Он дошел до небольшой городьбы подворья хромого Мустафы, глянул в проулок, там народу мало, всего двое мужчин и одна женщина, явно пришедшие с посада.
Камал шел и думал, как семья будет жить в далекой Московии, где все не так, как здесь. Это пугало и рождало сильный интерес. Он знал, что на Руси, в Москве и других городах, живет много татар. И ничего, никто их не притесняет, не унижает, не то что турки, османы их за людей не считают.
Турецкий разъезд появился внезапно из-за поворота к порту.
Старший остановил коня. Встали и следовавшие за ним ратники.
— Ты кто такой? — спросил турок.
— Камал, сын Байгира, что работает в порту. Вот несу ему еду. — Он поднял узелок.
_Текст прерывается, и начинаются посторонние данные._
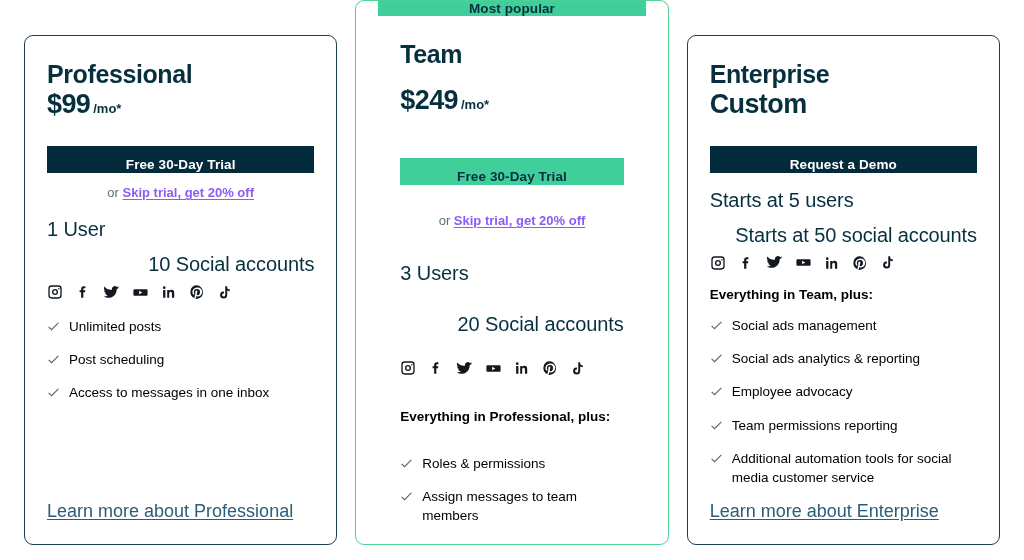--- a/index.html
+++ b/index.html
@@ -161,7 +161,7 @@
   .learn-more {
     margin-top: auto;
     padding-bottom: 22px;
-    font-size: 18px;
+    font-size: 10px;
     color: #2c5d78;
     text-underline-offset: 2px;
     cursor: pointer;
Турок неожиданно стеганул плетью по узелку, порвал материю, лепешка вывалились на землю. Камал бросился подбирать, думая, что же это за мусульмане, когда вот так обращаются с хлебом. Мусульманин не бросать, а поднимать хлеб должен, и если не есть, то положить на видное место для птиц.
— Забирай свой узелок, — усмехнулся старший, — и бегом в порт, боле на этой улице чтобы я тебя не видел, понял, баран?
— Понял, — процедил сквозь зубы Камал.
— А то так угощу плеткой, что долго корчиться в своей халупе будешь.
Смеясь, разъезд двинулся дальше.
— Ничего, потерплю, придут русские, они вам устроят жизнь веселую, — проговорил вслед туркам юноша.
В порту творилось нечто невообразимое. К галерам и другим судам, что стояли вдоль причала, по сходням поднимались люди, чтобы сойти вниз с мешками на плечах. Турки их погоняли.
Камал долго всматривался, пока наконец не увидел отца. Тот спускался с грузового парусного судна с мешком. Скинул его на другие возле городьбы, встал отдышаться.